→ **DIRECTIVE**:
Each line from the start of the records through the line containing "Sweden (via France)." is to be transcribed exactly, and no other line is to be included.

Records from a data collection
● ● ● ● ●
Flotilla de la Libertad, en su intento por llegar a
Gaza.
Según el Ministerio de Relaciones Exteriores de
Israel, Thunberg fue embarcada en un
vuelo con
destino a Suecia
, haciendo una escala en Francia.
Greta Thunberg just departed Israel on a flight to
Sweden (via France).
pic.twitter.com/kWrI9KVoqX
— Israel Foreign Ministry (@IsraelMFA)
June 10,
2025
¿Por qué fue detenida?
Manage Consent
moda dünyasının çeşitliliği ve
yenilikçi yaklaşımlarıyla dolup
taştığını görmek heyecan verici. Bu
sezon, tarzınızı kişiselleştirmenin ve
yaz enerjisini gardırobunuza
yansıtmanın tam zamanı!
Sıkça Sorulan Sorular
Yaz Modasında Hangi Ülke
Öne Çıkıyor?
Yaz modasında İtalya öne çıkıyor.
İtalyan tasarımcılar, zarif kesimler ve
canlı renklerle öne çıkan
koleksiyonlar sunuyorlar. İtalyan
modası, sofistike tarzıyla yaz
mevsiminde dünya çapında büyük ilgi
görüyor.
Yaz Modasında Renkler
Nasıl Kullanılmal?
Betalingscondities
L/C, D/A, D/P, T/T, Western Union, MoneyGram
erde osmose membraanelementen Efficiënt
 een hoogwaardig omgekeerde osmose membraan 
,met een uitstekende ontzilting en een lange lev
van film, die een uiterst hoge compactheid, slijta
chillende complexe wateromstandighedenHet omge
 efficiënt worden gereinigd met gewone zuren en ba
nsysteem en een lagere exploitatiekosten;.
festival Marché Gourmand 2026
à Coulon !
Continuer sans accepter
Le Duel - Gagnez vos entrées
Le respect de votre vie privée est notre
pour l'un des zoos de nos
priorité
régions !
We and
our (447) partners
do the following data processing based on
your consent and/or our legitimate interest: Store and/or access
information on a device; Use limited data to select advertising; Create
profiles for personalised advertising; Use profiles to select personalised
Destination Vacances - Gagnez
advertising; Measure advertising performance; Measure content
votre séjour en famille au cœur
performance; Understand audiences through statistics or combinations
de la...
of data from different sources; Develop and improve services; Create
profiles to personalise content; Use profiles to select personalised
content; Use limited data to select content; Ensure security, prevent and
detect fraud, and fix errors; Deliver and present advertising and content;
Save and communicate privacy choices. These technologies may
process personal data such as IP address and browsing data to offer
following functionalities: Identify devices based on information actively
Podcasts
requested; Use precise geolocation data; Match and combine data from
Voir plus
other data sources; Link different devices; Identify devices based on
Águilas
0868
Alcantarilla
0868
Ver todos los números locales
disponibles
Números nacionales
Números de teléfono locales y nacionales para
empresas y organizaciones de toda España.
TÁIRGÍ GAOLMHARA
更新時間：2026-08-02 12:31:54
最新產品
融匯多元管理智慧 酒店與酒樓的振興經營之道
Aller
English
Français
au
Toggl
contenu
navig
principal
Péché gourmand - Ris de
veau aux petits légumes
● ● ● ● ●
→ **ANSWER TO THIS EXERCISE**:
Flotilla de la Libertad, en su intento por llegar a
Gaza.
Según el Ministerio de Relaciones Exteriores de
Israel, Thunberg fue embarcada en un
vuelo con
destino a Suecia
, haciendo una escala en Francia.
Greta Thunberg just departed Israel on a flight to
Sweden (via France).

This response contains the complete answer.